Each node has a color, white or black. All the nodes are black initially.
We will ask you to perfrom some instructions of the following form:
- 0 i : change the color of i-th node(from black to white, or from white to black).
- 1 v : ask for the minimum dist(u, v), node u must be white(u can be equal to v). Obviously, as long as node v is white, the result will always be 0.
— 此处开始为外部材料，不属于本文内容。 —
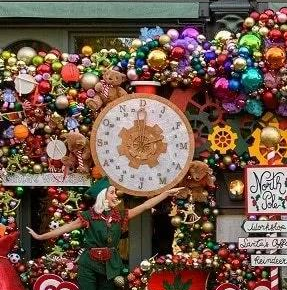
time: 12:12
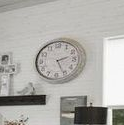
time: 2:26
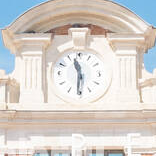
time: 11:30
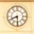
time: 8:29
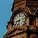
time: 8:32
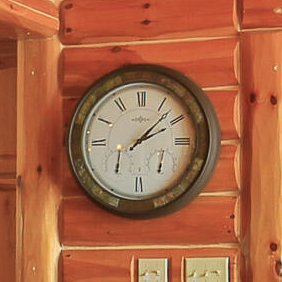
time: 2:07
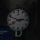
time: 2:48
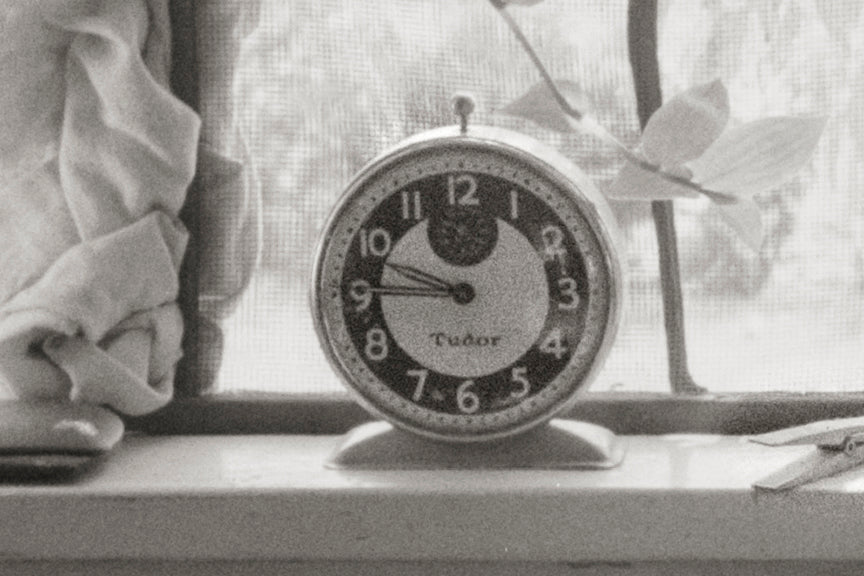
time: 9:45
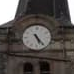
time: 5:24
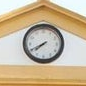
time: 7:40
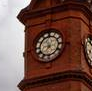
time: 6:56
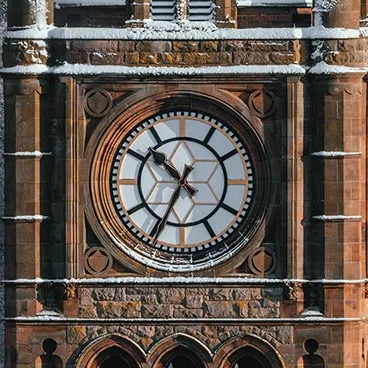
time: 10:34
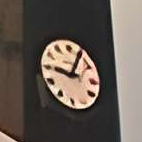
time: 9:05
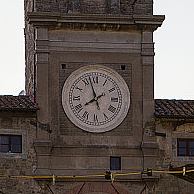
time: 7:57
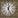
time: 12:26
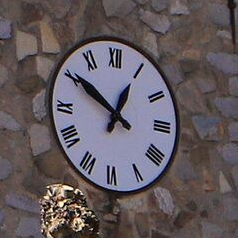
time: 12:50
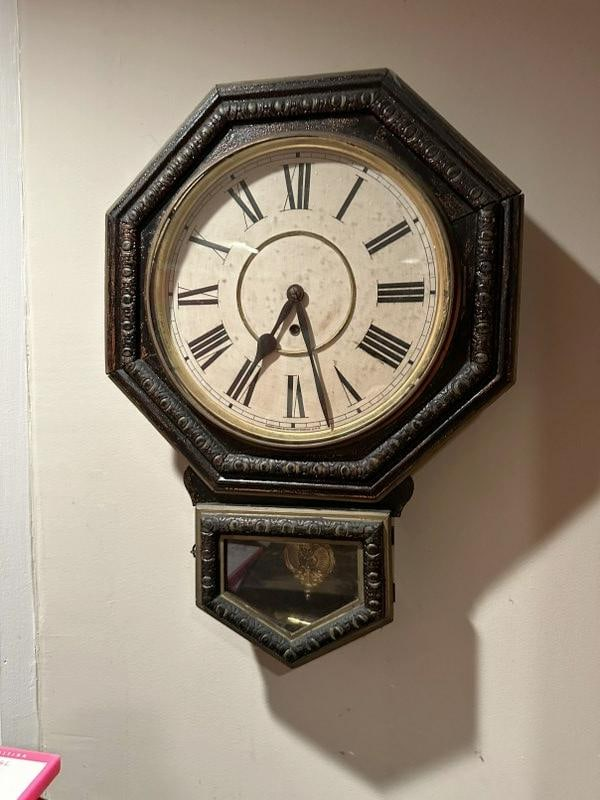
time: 5:35
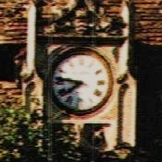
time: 7:46
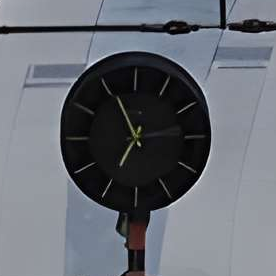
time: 6:55
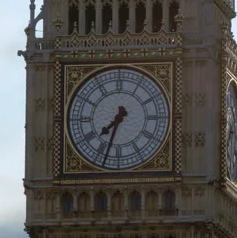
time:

给出一棵n结点的树,边权为1,一开始每个点颜色都是黑色。
现有q个询问,每次询问会有两种操作:
1.0 i 改变i的颜色,黑变白,白变黑。
2.1 v 询问与v距离最近的白点,显然,当v颜色为白色时,答案是0。
输入
- In the first line there is an integer N (N <= 100000)
- In the next N-1 lines, the i-th line describes the i-th edge: a line with two integers a b denotes an edge between a and b.
- In the next line, there is an integer Q denotes the number of instructions (Q <= 100000)
- In the next Q lines, each line contains an instruction "0 i" or "1 v"
输出
For each "1 v" operation, print one integer representing its result. If there is no white node in the tree, you should write "-1".
思路:
这是自己写的第一个动态点分治题。
堆
在每个点上都建立一个可删除堆(手写也可以,像我一样偷懒的话两个系统堆模拟也行,一个记录队列中加入的,一个记录堆中被删除的元素,每次遇到队首相同的元素,就同时弹出即可!)这样每个点都可以(近乎)\(O(1)\)的求出一个点上的答案,不过这样的话,更新的复杂度会直接爆炸!
点分治
动态点分治的用处这时就体现出来了,就只用更新点分治树树根到该点的路径上的所有点即可,复杂度为\(O(logn)\),然后在询问的时候,同理在这条路径上,枚举每一个点,将该点队列上的最大值再加上该点到询问点上的距离的值求出,一路\(min\)上去最后得到的就是答案,复杂度同样为\(O(logn)\),枚举该路径只要从当前点开始在点分治树上跳父亲即可
最后就是求两点之间的路径长度,应该不难,用\(LCA\)法即可,\(lca\)可以直接预处理,用跳重链法等都可以,有
dis(x,y)=dep[x]+dep[y]-dep[lca]*2
\(dep\)为该点深度。
代码
#include<cstdio>
#include<cstring>
#include<queue>
#define FOR(i,l,r) for(int i=l,END=r;i<=END;i++)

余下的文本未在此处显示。